Yahoo! reported that Maple Leaf Sports and Entertainment CEO Tim Leiweke is prepared to offer Ujiri $3 million annually to return to Toronto, where he was assistant GM for three years before joining the Nuggets in 2010.
Other top candidates for the Raptors include Pacers GM Kevin Pritchard and Thunder assistant GM Troy Weaver, league sources told ESPN's Chris Broussard.
Ujiri is one of the league's lowest-paid GMs, making less than $1 million annually in Denver, where he has reshaped the Nuggets into a Western Conference contender following the 2010 trade of Carmelo Anthony.
His contract with the Nuggets expires June 30, and the 42-year-old Ujiri has said he wants to stay in Denver.
The Nuggets didn't return messages Friday from The Associated Press.
Denver has a history of paying its front-office architects below market salaries, from Kiki Vandeweghe to Mark Warkentien and Ujiri.
Team president Josh Kroenke said earlier this month he didn't think there would be any hiccups in signing Ujiri to a new long-term deal.
The Raptors recently stripped Bryan Colangelo of final say on basketball matters, extending his contract as team president but embarking on a search for a new general manager.
The Raptors were 10th in the Eastern Conference this year, finishing out of the playoffs for a franchise-worst fifth straight season.
Leiweke addressed concerns that keeping Colangelo around would complicate things for any new hire by stressing that the new GM will have complete authority on basketball matters and will report directly to Leiweke, not Colangelo.
Colangelo said he understood the message from his new boss, saying, "The bottom line is, if I get in the way, I'm not going to be around."
A native of Nigeria and the first African-born GM in America's four major sports, Ujiri has deep roots with both teams.
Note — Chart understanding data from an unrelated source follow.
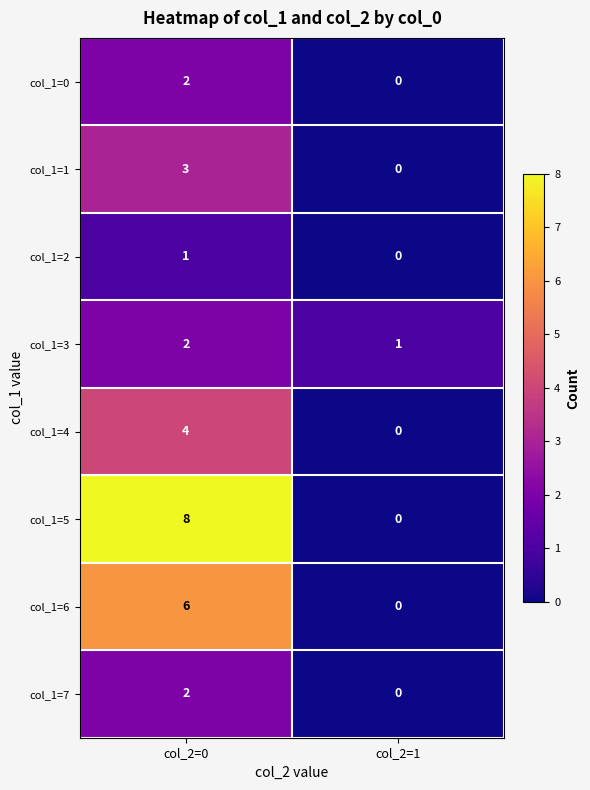

Rank the categories by col_1=1 value from lowest to highest.

col_2=1, col_2=0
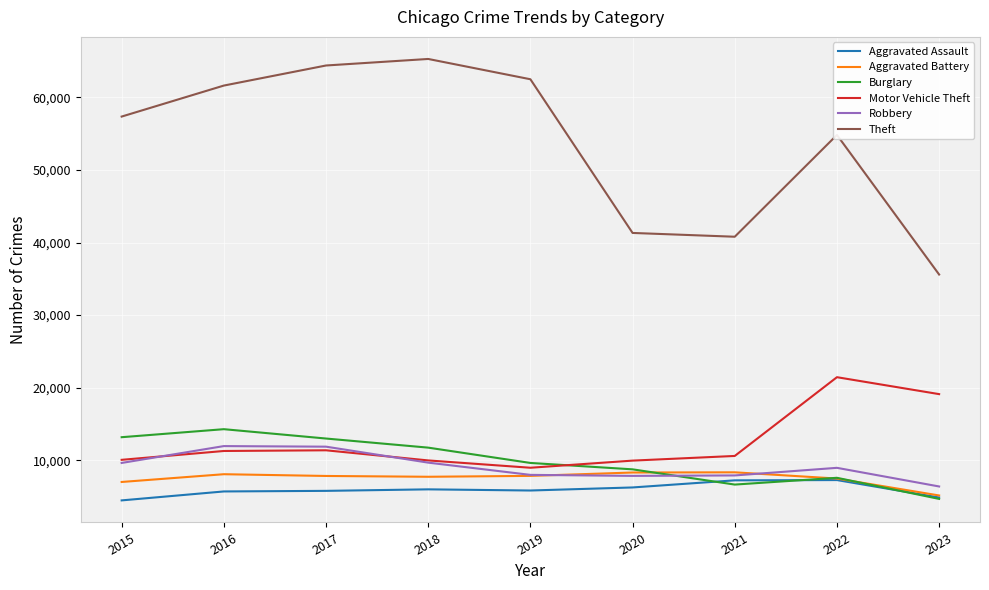

In Burglary, how many points are lower than both neighbors (excluding endpoints)?

1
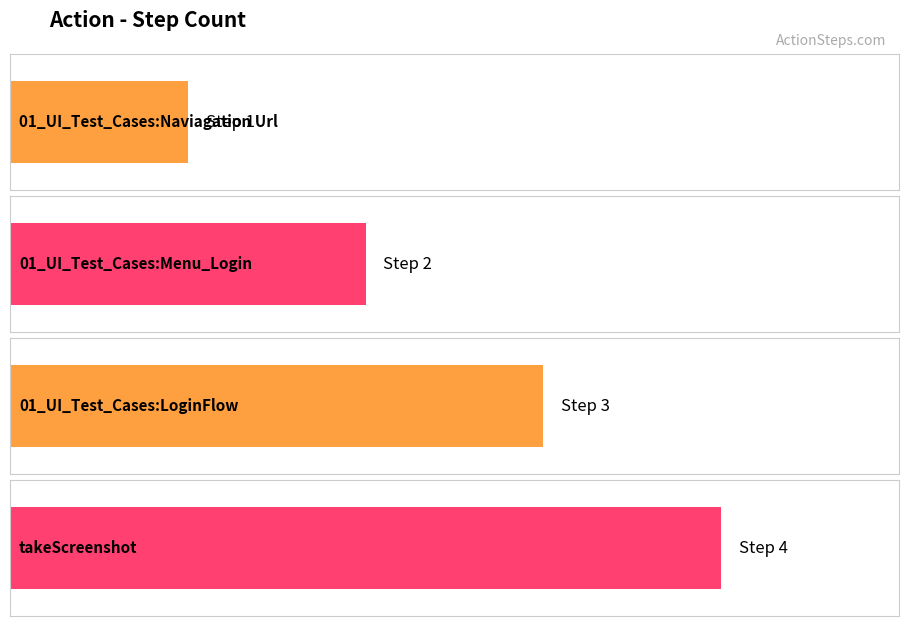

Rank the categories by value from lowest to highest.

01_UI_Test_Cases:Naviagation Url, 01_UI_Test_Cases:Menu_Login, 01_UI_Test_Cases:LoginFlow, takeScreenshot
He was a scout for the Nuggets from 2003-07 before joining the Raptors as director of global scouting. He was promoted in 2008 to assistant Raptors GM and returned to Denver on Aug. 27, 2010, where he was handed the Melo-drama with Anthony demanding a trade to the New York Knicks.
After finally engineering the blockbuster deal that next February, Ujiri famously apologized, saying, "We feel we got killed in the trade because we lost a couple of pretty good players. Obviously, Carmelo Anthony, I feel sad for the city of Denver. I feel bad this was done on my watch. To lose a guy like that. And also Chauncey (Billups). But I think we had to do it. We had to do this trade. We had to move on and give this city hope."
The trade turned out to be a win-win for both teams: Denver landed a bevy of young players, trade exemptions and draft picks Ujiri used to retool the roster, and the Knicks got a bona fide superstar to build a team around.
Information from The Associated Press was used in this report.